SL:Why Bullish Sentiment Is Back (Even on Red Days)


From Panic to Optimism: Why This Market Feels Different—And How to Trade It

If you’ve been trading the past few weeks, you’ve probably felt it too.

The tone of the market has changed.

Earlier this year, we were in a straight-up fear cycle. Headlines came out, and the knee-jerk reaction was to sell. Didn’t matter if the data was neutral or even slightly positive—traders were looking for reasons to dump risk. Every news event was twisted into a bearish angle.

But now? That same news cycle is being used as fuel for bullish momentum.

It’s a subtle but powerful shift. And it’s something I’ve been watching closely, because it completely changes the setups that work best.

We’re still in a news-driven environment—but the interpretation has flipped. Where we used to default to panic, the market is now leaning into optimism. It’s looking for reasons to buy. And that changes the game.

Take the small caps, for example. Earlier this week, IWM (the small-cap ETF) ripped higher overnight on tariff news. The logic? Less trade pressure means a tailwind for smaller U.S. companies.

That part made sense. But the move was too much, too fast—and sure enough, the morning open brought a harsh reality check. The headline wasn’t a full repeal of tariffs. It wasn’t permanent. And the market quickly re-priced that nuance.

By late morning, IWM had not only given back the entire move—it was underperforming again.

It was a textbook example of an overreaction followed by a hard reset. And it created an opportunity: fade the emotional move, and lean into the reversion.

These are the kinds of setups that pop up in optimistic markets. People get too excited, too quickly—and if you’re watching for the second leg (the reaction to the reaction), there’s a real edge there.

Now, here’s the part that messes with people’s heads: sometimes the market sells off after a good headline. Not because the news was bad. But because the move up gave institutions a window to sell.

That’s not bearish. That’s just liquidity.

Big players use strength to exit, and when there aren’t enough dip buyers to hold the rally, the price fades—not due to fundamentals, but simply a lack of follow-through.

That’s why I love red closes after good news. If the underlying story still makes sense, and the chart resets back into support… that’s where I want to be looking long.

So what does this all mean?

It means this market is still messy. Still driven by headlines. Still full of noise.

But underneath it all, the tone has flipped.
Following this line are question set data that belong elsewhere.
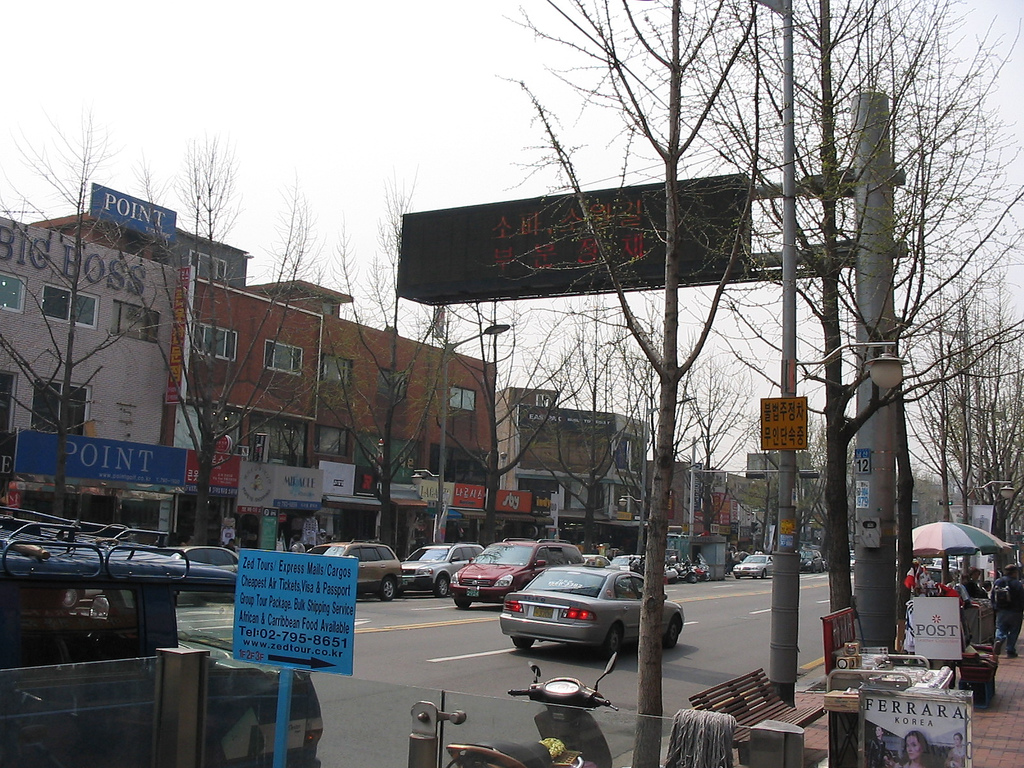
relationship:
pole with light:
[752, 399, 835, 763] [752, 49, 804, 762]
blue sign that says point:
[0, 413, 206, 502] [62, 435, 162, 475]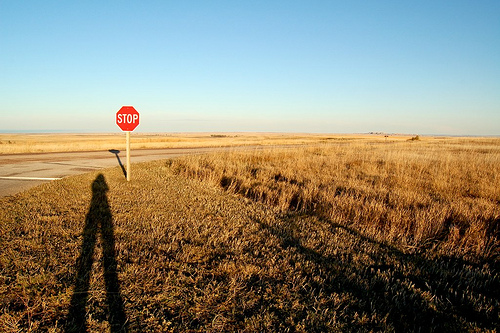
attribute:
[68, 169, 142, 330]
shadow — woman, long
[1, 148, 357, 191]
road — grey, paved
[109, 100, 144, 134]
sign — red, white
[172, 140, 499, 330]
field — brown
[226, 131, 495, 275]
grass — golden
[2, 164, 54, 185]
line — white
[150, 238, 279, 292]
shadow — black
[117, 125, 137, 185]
pole — tall, brown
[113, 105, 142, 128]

We’re in a market that wants to go higher—where traders are leaning bullish until proven otherwise. And that means we’re going to keep getting these exaggerated moves, short-term fakeouts, and fast rotations.

If you can stay objective and avoid the emotional whiplash, this is a fantastic environment for short-term trading.

Just remember: the first move is rarely the best move.

Trade the reaction to the reaction—and you’ll be one step ahead of the crowd.